*** Material supplied ***
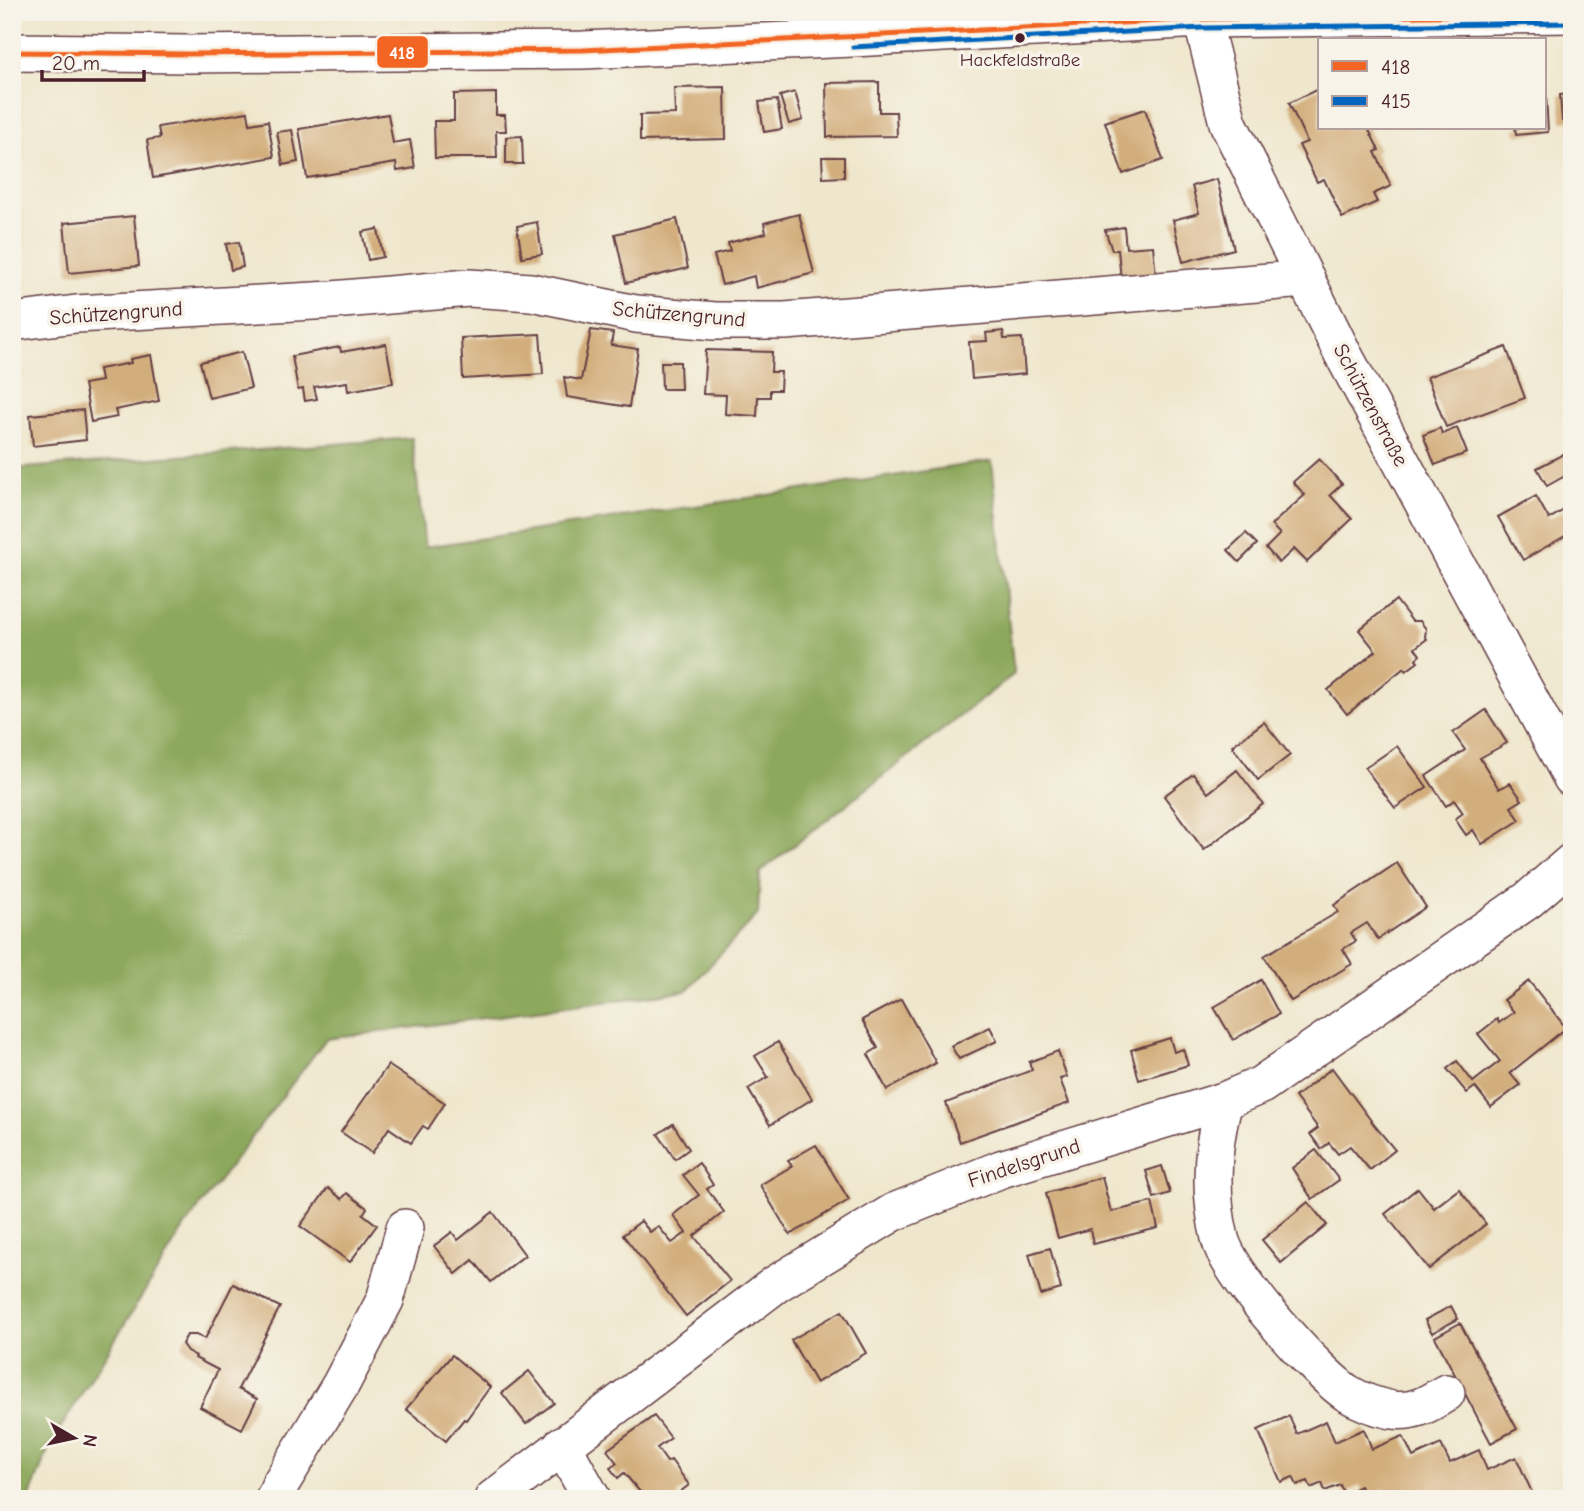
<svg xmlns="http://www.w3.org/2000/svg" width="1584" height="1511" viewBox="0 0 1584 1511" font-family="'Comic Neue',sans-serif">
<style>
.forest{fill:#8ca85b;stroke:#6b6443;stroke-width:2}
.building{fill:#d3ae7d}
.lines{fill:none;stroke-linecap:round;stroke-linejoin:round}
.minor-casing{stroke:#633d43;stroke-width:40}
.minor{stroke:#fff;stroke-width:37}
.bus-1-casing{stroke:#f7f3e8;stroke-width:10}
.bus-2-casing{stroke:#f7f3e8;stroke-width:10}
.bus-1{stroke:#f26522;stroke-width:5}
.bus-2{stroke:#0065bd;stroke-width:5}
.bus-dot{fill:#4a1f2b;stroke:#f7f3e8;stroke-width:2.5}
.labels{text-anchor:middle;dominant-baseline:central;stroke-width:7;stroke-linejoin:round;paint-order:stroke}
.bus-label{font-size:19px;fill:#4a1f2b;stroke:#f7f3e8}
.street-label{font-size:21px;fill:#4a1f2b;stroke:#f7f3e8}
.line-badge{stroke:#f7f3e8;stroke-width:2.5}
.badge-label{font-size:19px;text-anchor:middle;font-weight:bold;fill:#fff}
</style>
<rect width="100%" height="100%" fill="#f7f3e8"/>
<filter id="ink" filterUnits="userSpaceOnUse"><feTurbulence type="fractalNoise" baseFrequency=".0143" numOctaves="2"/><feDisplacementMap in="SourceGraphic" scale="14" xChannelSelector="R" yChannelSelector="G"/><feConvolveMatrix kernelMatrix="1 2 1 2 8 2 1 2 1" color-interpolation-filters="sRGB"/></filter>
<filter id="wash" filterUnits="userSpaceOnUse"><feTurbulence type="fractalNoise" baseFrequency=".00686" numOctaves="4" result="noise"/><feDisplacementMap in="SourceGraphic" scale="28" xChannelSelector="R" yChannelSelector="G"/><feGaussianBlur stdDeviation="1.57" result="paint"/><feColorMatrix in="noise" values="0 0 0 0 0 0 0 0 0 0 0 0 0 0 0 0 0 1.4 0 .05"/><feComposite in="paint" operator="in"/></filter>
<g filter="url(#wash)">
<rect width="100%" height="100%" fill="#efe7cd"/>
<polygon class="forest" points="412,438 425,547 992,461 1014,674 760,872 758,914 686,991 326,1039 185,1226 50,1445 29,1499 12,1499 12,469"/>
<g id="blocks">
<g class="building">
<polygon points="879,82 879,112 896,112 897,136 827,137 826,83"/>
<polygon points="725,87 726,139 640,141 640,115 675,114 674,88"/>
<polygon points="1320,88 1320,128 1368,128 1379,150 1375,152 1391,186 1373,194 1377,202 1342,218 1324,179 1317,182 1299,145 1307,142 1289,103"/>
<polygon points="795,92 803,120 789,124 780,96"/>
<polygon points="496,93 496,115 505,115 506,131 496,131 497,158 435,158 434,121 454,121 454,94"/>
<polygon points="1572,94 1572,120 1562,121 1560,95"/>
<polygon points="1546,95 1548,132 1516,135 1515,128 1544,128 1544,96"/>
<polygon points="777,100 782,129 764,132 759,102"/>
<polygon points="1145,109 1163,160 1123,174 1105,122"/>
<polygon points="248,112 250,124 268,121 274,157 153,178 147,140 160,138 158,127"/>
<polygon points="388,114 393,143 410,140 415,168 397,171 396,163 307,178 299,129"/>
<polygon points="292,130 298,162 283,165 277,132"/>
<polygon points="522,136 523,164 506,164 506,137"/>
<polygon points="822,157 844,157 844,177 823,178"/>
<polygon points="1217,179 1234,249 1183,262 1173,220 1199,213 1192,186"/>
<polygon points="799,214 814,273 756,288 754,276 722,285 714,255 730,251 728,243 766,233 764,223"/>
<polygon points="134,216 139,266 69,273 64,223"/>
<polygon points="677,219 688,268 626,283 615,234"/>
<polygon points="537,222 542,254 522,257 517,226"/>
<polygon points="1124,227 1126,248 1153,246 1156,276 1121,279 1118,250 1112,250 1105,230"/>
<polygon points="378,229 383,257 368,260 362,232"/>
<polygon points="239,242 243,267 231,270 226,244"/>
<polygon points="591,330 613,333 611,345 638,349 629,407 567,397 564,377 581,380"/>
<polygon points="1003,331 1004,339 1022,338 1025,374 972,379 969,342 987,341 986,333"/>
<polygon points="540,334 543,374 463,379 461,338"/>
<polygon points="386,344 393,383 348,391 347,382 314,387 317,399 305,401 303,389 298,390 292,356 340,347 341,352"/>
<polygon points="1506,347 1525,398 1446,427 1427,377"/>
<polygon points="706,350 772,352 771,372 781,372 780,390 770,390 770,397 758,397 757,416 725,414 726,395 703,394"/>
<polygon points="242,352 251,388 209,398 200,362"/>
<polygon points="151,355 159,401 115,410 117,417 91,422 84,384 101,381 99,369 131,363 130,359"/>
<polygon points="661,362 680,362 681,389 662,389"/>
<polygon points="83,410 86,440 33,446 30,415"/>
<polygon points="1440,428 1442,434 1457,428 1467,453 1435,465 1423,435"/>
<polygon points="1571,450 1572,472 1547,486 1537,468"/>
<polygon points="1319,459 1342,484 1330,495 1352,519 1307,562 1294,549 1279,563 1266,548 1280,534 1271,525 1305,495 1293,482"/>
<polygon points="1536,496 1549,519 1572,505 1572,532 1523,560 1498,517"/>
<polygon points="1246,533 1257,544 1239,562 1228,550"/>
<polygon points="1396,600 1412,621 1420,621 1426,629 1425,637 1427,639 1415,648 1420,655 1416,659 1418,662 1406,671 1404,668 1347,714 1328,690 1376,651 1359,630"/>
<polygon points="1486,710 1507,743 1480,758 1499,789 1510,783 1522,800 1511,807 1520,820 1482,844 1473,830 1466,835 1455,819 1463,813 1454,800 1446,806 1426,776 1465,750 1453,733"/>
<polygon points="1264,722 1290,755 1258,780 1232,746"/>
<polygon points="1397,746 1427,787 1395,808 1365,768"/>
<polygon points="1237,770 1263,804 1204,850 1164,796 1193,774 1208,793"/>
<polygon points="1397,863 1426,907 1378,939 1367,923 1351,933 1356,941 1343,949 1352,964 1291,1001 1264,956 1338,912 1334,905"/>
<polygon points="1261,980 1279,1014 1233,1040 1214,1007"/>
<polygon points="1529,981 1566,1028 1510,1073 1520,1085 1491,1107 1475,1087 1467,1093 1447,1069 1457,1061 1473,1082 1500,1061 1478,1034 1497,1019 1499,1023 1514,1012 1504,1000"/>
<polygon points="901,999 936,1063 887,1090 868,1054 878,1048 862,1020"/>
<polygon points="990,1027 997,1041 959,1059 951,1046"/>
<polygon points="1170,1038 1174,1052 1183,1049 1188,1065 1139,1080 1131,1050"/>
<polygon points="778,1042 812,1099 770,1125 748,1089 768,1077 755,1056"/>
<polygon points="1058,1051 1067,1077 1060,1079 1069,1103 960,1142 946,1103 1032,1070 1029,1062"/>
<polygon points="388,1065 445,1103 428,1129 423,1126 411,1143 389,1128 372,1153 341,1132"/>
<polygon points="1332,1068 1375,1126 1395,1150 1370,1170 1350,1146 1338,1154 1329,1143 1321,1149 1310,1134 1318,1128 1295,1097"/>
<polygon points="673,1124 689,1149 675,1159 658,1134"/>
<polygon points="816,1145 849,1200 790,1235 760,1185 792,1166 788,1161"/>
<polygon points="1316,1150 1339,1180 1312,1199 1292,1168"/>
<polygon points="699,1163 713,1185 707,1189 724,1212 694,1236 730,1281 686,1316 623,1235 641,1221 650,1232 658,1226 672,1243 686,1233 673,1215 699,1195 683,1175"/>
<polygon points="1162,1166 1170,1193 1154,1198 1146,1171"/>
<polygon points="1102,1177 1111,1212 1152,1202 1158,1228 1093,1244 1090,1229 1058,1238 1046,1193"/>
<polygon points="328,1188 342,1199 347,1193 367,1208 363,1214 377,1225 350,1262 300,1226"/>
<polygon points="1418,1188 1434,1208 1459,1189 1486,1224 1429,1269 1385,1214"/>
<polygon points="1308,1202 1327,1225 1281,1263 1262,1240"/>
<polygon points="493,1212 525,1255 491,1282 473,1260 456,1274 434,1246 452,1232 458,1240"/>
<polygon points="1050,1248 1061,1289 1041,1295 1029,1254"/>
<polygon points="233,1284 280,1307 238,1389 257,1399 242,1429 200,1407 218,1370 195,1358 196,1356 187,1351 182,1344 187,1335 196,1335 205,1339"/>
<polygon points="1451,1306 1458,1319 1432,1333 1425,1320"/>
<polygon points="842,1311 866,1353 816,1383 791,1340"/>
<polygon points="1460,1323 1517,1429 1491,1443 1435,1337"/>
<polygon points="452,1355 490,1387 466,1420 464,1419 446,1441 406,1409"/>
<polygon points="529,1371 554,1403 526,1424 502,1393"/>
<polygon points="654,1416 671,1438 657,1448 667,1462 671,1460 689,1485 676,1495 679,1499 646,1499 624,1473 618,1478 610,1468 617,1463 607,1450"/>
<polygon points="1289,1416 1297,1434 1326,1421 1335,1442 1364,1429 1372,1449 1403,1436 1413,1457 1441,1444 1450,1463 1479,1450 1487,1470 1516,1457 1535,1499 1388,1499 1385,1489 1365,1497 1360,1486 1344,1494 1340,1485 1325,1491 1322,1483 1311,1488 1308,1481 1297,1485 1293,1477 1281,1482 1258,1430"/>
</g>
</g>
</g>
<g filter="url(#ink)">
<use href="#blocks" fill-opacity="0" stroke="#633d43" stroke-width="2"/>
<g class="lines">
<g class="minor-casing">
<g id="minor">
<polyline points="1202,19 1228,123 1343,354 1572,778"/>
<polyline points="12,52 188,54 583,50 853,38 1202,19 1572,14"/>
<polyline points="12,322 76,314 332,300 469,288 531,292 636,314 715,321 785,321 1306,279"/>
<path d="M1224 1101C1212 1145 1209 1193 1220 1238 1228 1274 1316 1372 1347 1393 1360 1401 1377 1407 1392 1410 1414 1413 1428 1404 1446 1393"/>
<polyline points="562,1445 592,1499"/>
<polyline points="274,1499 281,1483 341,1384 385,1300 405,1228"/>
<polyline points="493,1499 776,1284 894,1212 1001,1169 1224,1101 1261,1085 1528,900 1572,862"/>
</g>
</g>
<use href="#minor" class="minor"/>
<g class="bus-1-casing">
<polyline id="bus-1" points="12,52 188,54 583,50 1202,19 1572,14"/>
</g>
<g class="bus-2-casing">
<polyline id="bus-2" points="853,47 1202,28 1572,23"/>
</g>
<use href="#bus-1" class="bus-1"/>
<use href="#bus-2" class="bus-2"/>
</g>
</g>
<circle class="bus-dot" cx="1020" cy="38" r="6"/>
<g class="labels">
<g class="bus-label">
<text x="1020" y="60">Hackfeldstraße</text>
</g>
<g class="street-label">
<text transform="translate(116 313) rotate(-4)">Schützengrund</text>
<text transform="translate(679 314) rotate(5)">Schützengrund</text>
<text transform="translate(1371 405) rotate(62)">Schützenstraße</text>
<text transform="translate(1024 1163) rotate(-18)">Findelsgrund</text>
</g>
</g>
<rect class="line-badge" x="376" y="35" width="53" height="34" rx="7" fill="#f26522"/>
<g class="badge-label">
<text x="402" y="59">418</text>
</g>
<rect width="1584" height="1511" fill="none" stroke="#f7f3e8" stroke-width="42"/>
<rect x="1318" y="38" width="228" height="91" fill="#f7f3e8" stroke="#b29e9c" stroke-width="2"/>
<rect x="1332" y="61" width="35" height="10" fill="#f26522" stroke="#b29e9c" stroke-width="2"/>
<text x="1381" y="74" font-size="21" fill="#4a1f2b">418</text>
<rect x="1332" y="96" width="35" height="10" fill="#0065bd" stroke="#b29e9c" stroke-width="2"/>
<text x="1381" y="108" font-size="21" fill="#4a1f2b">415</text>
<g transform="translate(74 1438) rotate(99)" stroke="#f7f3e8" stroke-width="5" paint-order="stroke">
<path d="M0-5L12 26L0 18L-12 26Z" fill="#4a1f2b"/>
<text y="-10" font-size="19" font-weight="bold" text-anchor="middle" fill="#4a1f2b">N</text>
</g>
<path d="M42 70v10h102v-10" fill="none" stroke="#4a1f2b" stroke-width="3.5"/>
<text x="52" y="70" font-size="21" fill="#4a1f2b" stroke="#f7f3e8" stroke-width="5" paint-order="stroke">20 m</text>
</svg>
*** End of Material supplied ***
*** Material supplied ***
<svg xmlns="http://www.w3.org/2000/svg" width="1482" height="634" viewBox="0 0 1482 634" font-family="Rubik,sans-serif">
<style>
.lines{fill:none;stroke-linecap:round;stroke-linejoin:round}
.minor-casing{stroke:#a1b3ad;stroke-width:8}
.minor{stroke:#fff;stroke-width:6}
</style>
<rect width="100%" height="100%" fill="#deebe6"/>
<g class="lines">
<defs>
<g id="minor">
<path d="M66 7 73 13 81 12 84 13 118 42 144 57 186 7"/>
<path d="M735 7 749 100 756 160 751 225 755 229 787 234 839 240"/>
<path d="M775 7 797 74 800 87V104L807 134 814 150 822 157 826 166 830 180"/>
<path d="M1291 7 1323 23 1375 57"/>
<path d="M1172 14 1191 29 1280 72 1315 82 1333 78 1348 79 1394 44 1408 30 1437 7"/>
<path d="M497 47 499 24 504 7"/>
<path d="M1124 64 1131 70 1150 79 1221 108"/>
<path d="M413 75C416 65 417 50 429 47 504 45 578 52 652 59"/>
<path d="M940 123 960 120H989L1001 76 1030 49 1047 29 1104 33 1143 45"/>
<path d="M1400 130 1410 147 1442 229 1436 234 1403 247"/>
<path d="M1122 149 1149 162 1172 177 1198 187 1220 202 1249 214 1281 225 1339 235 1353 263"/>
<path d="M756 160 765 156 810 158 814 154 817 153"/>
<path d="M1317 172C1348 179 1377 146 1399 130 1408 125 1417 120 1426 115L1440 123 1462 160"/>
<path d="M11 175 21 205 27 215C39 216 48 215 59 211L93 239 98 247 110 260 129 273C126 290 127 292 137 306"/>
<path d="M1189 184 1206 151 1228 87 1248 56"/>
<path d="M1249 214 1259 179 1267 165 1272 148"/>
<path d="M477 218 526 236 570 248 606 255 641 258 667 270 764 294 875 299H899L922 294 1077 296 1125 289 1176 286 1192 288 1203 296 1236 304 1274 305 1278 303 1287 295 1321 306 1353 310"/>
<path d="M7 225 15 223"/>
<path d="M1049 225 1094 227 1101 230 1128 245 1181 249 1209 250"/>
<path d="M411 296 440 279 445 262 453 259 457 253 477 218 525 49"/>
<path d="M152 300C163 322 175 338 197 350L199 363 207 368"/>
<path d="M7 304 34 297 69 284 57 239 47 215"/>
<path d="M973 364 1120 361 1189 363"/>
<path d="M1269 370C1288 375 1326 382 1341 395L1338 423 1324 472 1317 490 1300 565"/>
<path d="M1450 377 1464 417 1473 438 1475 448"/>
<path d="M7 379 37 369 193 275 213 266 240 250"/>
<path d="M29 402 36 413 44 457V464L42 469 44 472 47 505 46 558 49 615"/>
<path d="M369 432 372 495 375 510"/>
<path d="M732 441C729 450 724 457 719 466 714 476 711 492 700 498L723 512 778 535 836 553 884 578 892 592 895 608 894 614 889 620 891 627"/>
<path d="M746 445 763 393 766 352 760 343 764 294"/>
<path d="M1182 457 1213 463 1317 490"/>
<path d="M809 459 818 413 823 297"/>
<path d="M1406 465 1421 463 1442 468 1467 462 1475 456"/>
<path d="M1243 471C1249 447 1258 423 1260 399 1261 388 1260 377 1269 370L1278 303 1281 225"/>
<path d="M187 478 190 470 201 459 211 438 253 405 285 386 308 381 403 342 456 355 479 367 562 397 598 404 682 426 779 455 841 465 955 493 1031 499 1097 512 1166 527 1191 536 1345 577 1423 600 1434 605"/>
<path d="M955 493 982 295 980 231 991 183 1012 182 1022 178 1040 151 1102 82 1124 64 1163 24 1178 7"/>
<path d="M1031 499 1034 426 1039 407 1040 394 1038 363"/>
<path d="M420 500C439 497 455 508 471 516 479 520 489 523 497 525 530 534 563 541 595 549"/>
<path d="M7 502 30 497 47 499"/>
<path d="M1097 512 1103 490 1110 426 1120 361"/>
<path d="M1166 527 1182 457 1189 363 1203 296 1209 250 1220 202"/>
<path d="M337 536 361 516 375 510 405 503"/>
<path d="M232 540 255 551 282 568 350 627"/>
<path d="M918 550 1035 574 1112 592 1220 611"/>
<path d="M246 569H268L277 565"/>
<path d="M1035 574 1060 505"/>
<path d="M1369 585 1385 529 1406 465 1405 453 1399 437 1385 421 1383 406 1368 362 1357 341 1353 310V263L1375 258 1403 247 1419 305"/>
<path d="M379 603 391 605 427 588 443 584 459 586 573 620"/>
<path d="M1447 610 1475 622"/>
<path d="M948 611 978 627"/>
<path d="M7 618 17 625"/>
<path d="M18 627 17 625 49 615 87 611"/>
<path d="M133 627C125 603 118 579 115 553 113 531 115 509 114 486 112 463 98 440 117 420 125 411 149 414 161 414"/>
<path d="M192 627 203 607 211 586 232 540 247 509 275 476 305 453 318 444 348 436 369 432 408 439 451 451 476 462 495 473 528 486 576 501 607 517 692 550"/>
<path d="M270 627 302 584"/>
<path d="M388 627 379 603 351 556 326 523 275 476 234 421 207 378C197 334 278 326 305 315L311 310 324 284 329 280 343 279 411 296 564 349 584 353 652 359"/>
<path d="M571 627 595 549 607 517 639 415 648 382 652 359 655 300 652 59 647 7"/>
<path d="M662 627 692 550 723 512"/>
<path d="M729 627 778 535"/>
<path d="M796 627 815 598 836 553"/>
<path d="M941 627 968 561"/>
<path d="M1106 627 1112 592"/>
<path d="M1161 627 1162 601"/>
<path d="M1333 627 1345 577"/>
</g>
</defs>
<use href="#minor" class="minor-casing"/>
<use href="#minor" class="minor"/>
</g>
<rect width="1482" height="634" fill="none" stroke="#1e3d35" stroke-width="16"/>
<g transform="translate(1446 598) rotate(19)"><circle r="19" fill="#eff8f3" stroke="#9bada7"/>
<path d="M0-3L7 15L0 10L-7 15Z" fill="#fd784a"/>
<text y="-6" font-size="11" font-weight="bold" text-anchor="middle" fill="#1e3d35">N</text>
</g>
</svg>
*** End of Material supplied ***
About this exercise
If a line in the data above holds the string "filterUnits", report that line.

Task response
<filter id="ink" filterUnits="userSpaceOnUse"><feTurbulence type="fractalNoise" baseFrequency=".0143" numOctaves="2"/><feDisplacementMap in="SourceGraphic" scale="14" xChannelSelector="R" yChannelSelector="G"/><feConvolveMatrix kernelMatrix="1 2 1 2 8 2 1 2 1" color-interpolation-filters="sRGB"/></filter>
<filter id="wash" filterUnits="userSpaceOnUse"><feTurbulence type="fractalNoise" baseFrequency=".00686" numOctaves="4" result="noise"/><feDisplacementMap in="SourceGraphic" scale="28" xChannelSelector="R" yChannelSelector="G"/><feGaussianBlur stdDeviation="1.57" result="paint"/><feColorMatrix in="noise" values="0 0 0 0 0 0 0 0 0 0 0 0 0 0 0 0 0 1.4 0 .05"/><feComposite in="paint" operator="in"/></filter>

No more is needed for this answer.